If you are not using this controller of distance, it is often incorrectly accompanied by a large change in grip pressure where you attempt to “hit” you putt to offset the fact that you have not put enough energy into your stroke with your backstroke.
And I do not have any opinion on what level of pressure you should have in your hands throughout your stroke, but it should not need to change if you are truly stroking the ball.
The even stroke applies the most truly when green speeds are faster and as you watch the players at the tour championship, you will tend to see smooth strokes that change in size to control distance where they look very even and smooth.
4. Be still on short putts
With big greens, even the best of putters will be left with some four and five foot second putts when approaching the cup from far away on the green. Once you have become proficient in aiming your putter face well, it is so important that you stay extremely still with your body. You should not be moving your head or your lower body. I think it is easier to see movement or not by seeing your knees in your peripheral vision. Your lower body should not move as this will tend to change your shoulder line and therefore the path of your putter.
A good general rule is if your putter is moving your eyes and head should not be. Stroke then look. This can be extremely challenging and disciplined as it is so natural to want to look to see you putt going into the hole but avoid this so that your ball can travel exactly where your face is aimed.
A good practice technique is to listen for your ball to go into the hole, rather than watching it miss because you looked too early.
5. Learn to read ‘sections’ of the putt
Green reading is another skill that can be learned, and with longer putts it may be necessary to read several sections of the putt. In other words, because the putt is so long, you may need to divide it into thirds and read each part. I find the easiest way to do this is to compare five feet right of the line to five feet left and try to determine which side is higher as well as it is uphill or downhill. I find this so much easier than trying to read the entire line at once.
A great example of this is #1 at Winged Foot where the green is huge, has very specific sections of the green and significant undulations in the middle. This green is extremely long from back to front with very few flat spots and therefore limited pin positions. For the average golfer, this can be up to four clubs difference from front to back.

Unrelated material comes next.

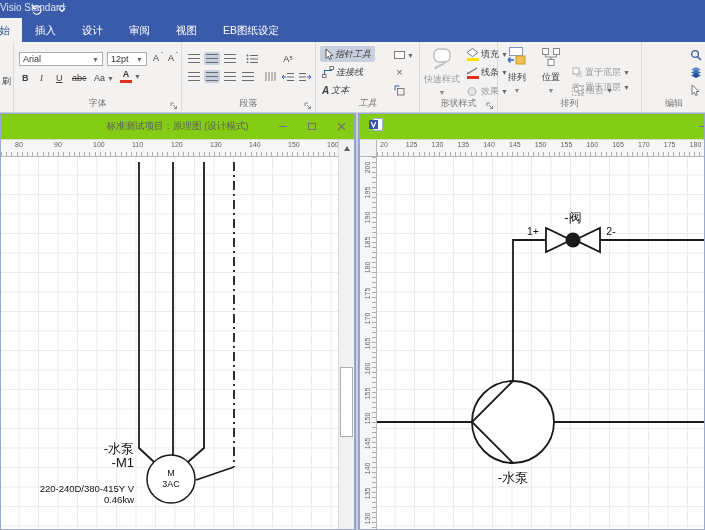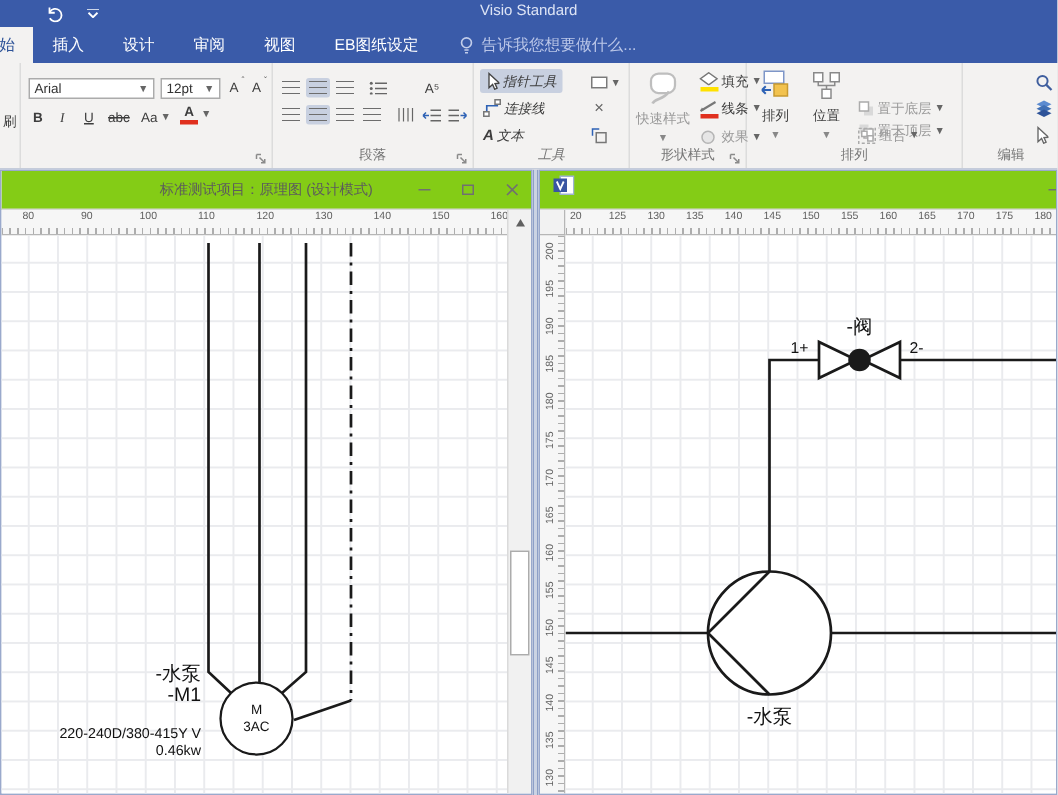"Visio Standard" .app-title { text-align: center -> left }
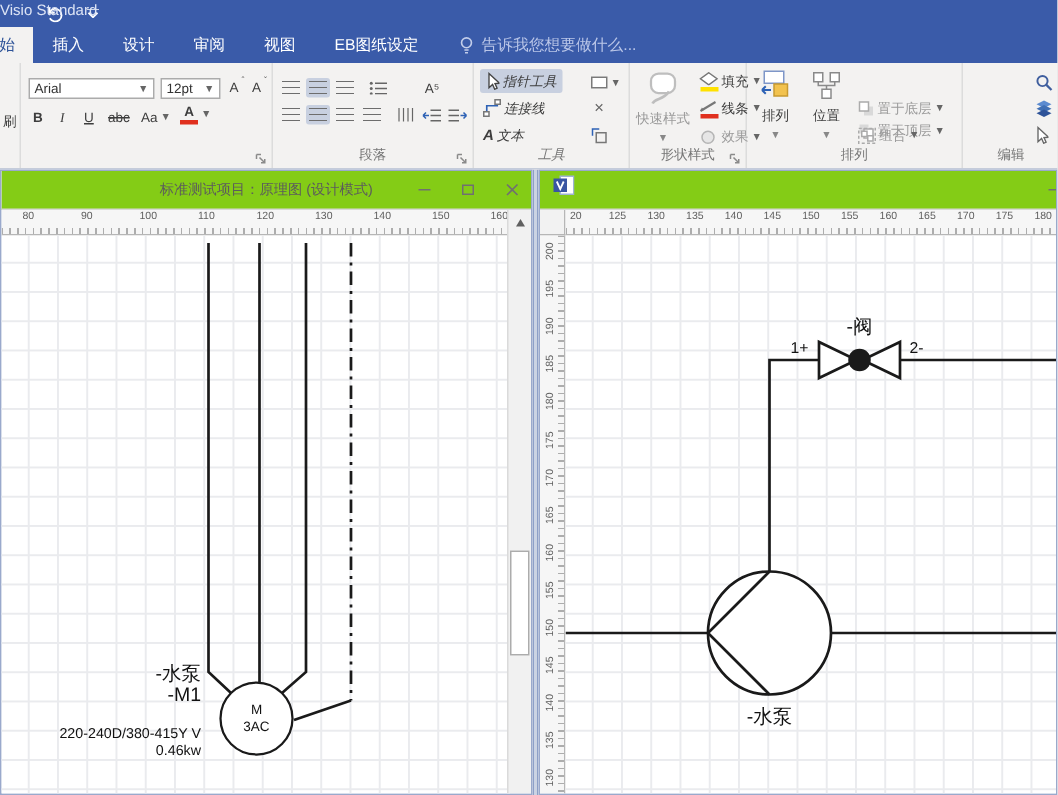"告诉我您想要做什么..." div.tellme { html: <div> <svg> <circle></circle> <path></path> </svg> <span>告诉我您想要做什么...</span> </div> -> none }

Because this green is particularly undulated in it’s middle, dividing your putt into sections will lead to the best chance to make putts. The first half of your putt may be right to left and then the second half left to right. By knowing this, you can average the two and know that overall it won’t break a lot, but the greater tilt of the two may help to see exactly where to aim.
Something that can help you understand the subtle undulations in each section of your putt is using the latest technology. There are lots of options to consider. Personally, I prefer Golf Logix (Editor’s note: Golf Logix and GOLF.com are owned by the same parent company, 8am Golf) because it has mapped more than 14,000 courses and is available both via an app or a green-reading book.
But no matter what you use, being a great putter on big greens requires great understanding of how distance control is achieved. Being able to read greens well, or having a system or a technology that helps you will help you to lower your scores and that can be so much more fun.